We drink when the government permits us

It’s time we stood up to unnecessary paternalism and timid local appeasment


When the First World War started, the establishment, getting ready to send millions of men off to their senseless slaughter, decided to curb any enjoyment that remained. Troops and workers must be fresh and clear headed. Alcohol became an evil to curb and it was cracked down upon.

Before this you could start your sessions at 5am — which I admit might have been a little early. But a few laws, and a barrage of taxes later, one could barely drink on a Sunday and got sixth months in prison for buying someone else a pint — if you could afford it. I am not making that last bit up. This was called the Treating Order.

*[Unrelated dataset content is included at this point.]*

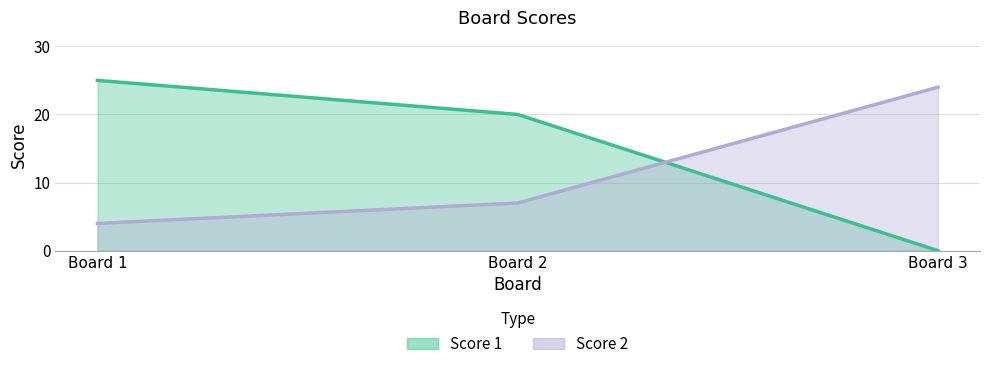

Reading left to right, extract all data points from this chart.

Score 1: 25	20	0
Score 2: 4	7	24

The Licensing Act of 1963 was another spectacular example of the power of the church and establishment to herd the masses. This decided Sundays, Christmas Day and Good Friday must be for God. Enjoyment would be wrong, one needed time to contemplate the pleasures of living in a Christian country — much as your prime minister still does. In their words, pubs would only open:

“on Sundays, Christmas Day and Good Friday, the
hours from twelve noon to half past ten in the evening,
with a break of five hours beginning at two in the
afternoon”

They were not total killjoys: providing it was not Maundy Thursday or Easter Evening (heaven forbid) you could apply for a music and dancing licence which meant you could serve drinks between midnight and two in the morning, but only if the music kept playing. Those lucky enough to live in London had until three, but not in the City of London (naturally).

For some unknown reason the district of Carlisle had its own entirely different licensing law.

Then in 1988 Thatcher let us drink all day, her only redeeming feature, but even she dared not take on God and let us drink until 11 on a Sunday. More recent New Labour changes to try and let adult voters choose for themselves when to drink descended into Nimby chaos.

Britain now has the totally unacceptable mess that the commentariat stoke through an inability to understand cause and effect, or the time it takes to change a deeply embedded (and moronic) culture of binge drinking.

It’s a neat outcome for ministers: Central Government will say they handed this power on to your more representative Local Government. They in turn will look at one complaint with more fear than the Poll Tax. No, adults must not be trusted, we cannot possibly trade off the risk of a slight reallocation of noise for the sake of hundreds and hundreds of more content and less liver poisoned voters.

And no one can be bothered to raise the medieval fear that perhaps there is no God to which all pubs must show their respect. That would just be going too far.